Problem to solve = Copy every line of the data below, character for character, leaving nothing out and changing nothing.

Data to examine =
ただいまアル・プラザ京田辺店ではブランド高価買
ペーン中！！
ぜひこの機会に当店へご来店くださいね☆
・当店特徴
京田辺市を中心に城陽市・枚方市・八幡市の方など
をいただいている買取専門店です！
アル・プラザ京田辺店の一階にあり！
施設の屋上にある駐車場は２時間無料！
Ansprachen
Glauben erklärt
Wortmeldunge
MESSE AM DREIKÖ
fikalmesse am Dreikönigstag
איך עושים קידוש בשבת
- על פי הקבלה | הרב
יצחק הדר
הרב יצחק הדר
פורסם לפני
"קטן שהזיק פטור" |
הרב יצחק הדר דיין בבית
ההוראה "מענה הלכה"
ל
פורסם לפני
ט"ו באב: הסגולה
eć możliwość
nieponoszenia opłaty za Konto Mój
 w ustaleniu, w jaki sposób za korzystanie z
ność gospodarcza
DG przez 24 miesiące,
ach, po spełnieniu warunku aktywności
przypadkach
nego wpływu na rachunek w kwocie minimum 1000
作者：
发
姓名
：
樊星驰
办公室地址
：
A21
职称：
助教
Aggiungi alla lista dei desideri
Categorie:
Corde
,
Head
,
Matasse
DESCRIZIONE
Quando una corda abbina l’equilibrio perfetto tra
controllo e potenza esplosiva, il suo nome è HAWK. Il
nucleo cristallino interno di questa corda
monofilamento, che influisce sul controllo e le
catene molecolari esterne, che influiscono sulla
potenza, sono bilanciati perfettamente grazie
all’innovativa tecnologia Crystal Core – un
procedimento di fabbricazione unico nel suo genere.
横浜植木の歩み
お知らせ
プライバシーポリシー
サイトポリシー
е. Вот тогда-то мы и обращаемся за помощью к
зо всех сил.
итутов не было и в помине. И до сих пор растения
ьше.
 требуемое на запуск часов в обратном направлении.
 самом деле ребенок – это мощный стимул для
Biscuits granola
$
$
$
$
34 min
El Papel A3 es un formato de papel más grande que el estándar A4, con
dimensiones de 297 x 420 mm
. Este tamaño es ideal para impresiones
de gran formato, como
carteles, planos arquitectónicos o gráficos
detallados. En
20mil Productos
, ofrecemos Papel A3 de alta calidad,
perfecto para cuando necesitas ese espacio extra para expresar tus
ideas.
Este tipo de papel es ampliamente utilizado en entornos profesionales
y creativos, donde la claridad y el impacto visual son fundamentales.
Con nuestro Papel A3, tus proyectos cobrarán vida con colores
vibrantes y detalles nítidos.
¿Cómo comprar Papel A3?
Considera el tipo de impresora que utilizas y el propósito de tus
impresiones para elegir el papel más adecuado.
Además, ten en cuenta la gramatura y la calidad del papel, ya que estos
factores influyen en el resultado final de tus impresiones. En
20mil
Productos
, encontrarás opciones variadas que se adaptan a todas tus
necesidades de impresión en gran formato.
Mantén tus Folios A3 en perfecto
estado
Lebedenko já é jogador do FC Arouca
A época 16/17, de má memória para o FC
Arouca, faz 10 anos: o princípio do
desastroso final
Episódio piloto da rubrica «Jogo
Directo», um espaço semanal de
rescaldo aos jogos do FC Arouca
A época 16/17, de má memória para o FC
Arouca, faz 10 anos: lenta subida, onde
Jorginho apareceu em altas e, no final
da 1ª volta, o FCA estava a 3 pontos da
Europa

Response to this task =
ただいまアル・プラザ京田辺店ではブランド高価買
ペーン中！！
ぜひこの機会に当店へご来店くださいね☆
・当店特徴
京田辺市を中心に城陽市・枚方市・八幡市の方など
をいただいている買取専門店です！
アル・プラザ京田辺店の一階にあり！
施設の屋上にある駐車場は２時間無料！
Ansprachen
Glauben erklärt
Wortmeldunge
MESSE AM DREIKÖ
fikalmesse am Dreikönigstag
איך עושים קידוש בשבת
- על פי הקבלה | הרב
יצחק הדר
הרב יצחק הדר
פורסם לפני
"קטן שהזיק פטור" |
הרב יצחק הדר דיין בבית
ההוראה "מענה הלכה"
ל
פורסם לפני
ט"ו באב: הסגולה
eć możliwość
nieponoszenia opłaty za Konto Mój
 w ustaleniu, w jaki sposób za korzystanie z
ność gospodarcza
DG przez 24 miesiące,
ach, po spełnieniu warunku aktywności
przypadkach
nego wpływu na rachunek w kwocie minimum 1000
作者：
发
姓名
：
樊星驰
办公室地址
：
A21
职称：
助教
Aggiungi alla lista dei desideri
Categorie:
Corde
,
Head
,
Matasse
DESCRIZIONE
Quando una corda abbina l’equilibrio perfetto tra
controllo e potenza esplosiva, il suo nome è HAWK. Il
nucleo cristallino interno di questa corda
monofilamento, che influisce sul controllo e le
catene molecolari esterne, che influiscono sulla
potenza, sono bilanciati perfettamente grazie
all’innovativa tecnologia Crystal Core – un
procedimento di fabbricazione unico nel suo genere.
横浜植木の歩み
お知らせ
プライバシーポリシー
サイトポリシー
е. Вот тогда-то мы и обращаемся за помощью к
зо всех сил.
итутов не было и в помине. И до сих пор растения
ьше.
 требуемое на запуск часов в обратном направлении.
 самом деле ребенок – это мощный стимул для
Biscuits granola
$
$
$
$
34 min
El Papel A3 es un formato de papel más grande que el estándar A4, con
dimensiones de 297 x 420 mm
. Este tamaño es ideal para impresiones
de gran formato, como
carteles, planos arquitectónicos o gráficos
detallados. En
20mil Productos
, ofrecemos Papel A3 de alta calidad,
perfecto para cuando necesitas ese espacio extra para expresar tus
ideas.
Este tipo de papel es ampliamente utilizado en entornos profesionales
y creativos, donde la claridad y el impacto visual son fundamentales.
Con nuestro Papel A3, tus proyectos cobrarán vida con colores
vibrantes y detalles nítidos.
¿Cómo comprar Papel A3?
Considera el tipo de impresora que utilizas y el propósito de tus
impresiones para elegir el papel más adecuado.
Además, ten en cuenta la gramatura y la calidad del papel, ya que estos
factores influyen en el resultado final de tus impresiones. En
20mil
Productos
, encontrarás opciones variadas que se adaptan a todas tus
necesidades de impresión en gran formato.
Mantén tus Folios A3 en perfecto
estado
Lebedenko já é jogador do FC Arouca
A época 16/17, de má memória para o FC
Arouca, faz 10 anos: o princípio do
desastroso final
Episódio piloto da rubrica «Jogo
Directo», um espaço semanal de
rescaldo aos jogos do FC Arouca
A época 16/17, de má memória para o FC
Arouca, faz 10 anos: lenta subida, onde
Jorginho apareceu em altas e, no final
da 1ª volta, o FCA estava a 3 pontos da
Europa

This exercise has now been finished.